[Assigned task] From the listing below, pick out each line with the word "Razón".

[Data to examine]

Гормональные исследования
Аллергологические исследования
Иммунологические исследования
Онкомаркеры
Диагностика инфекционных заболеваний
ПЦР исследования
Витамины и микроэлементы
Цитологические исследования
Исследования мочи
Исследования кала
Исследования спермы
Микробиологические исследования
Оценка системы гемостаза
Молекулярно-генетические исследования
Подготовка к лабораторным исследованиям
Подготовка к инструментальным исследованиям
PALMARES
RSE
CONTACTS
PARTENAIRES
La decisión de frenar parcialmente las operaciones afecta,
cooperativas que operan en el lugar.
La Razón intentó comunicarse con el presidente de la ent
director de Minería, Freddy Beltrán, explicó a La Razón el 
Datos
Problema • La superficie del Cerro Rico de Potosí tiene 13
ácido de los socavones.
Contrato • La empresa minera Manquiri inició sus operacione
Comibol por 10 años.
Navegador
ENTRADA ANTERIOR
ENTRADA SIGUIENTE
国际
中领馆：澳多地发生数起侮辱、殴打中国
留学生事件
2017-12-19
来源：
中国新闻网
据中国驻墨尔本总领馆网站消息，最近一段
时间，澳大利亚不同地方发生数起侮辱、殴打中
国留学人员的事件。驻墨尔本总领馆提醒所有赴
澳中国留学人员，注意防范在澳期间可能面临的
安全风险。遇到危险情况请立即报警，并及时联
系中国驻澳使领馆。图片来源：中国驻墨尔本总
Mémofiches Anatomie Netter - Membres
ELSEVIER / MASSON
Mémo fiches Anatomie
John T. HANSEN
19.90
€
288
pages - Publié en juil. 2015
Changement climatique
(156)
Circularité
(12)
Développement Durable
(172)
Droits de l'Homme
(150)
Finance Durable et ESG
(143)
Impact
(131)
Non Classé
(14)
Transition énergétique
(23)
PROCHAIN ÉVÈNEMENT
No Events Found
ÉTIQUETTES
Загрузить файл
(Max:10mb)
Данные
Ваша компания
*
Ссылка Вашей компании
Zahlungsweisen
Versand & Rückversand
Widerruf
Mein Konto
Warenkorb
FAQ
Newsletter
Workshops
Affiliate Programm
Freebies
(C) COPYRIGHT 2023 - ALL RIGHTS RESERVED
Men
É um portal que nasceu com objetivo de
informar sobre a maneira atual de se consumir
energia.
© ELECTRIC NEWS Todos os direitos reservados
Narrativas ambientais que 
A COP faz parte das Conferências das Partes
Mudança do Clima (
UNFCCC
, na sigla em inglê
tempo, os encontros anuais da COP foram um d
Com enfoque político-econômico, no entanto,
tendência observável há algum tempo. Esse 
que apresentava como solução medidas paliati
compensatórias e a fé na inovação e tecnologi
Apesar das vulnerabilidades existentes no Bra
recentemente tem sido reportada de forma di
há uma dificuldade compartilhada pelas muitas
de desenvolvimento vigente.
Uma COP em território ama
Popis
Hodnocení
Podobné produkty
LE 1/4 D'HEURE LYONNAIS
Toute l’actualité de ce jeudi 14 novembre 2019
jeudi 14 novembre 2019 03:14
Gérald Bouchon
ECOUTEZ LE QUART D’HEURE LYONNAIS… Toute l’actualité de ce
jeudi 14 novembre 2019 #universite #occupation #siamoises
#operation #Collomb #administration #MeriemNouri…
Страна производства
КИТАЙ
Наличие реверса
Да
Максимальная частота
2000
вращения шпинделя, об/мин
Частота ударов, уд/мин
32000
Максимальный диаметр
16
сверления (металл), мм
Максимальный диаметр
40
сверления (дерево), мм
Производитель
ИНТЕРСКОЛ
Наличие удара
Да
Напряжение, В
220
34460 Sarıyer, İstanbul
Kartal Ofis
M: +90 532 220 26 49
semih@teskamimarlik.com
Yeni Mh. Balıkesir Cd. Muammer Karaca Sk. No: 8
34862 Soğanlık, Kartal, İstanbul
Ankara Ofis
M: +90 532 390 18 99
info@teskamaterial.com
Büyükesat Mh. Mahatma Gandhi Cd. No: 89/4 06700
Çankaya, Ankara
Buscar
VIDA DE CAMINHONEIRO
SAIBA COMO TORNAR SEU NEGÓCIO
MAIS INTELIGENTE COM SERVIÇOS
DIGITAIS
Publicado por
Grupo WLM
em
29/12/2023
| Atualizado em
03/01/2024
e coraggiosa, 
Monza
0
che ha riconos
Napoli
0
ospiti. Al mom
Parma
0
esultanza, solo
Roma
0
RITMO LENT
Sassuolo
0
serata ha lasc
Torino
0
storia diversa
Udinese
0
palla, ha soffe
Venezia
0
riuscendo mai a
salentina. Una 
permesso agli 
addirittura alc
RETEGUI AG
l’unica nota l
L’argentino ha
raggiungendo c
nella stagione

[Your response]
La Razón intentó comunicarse con el presidente de la ent
director de Minería, Freddy Beltrán, explicó a La Razón el 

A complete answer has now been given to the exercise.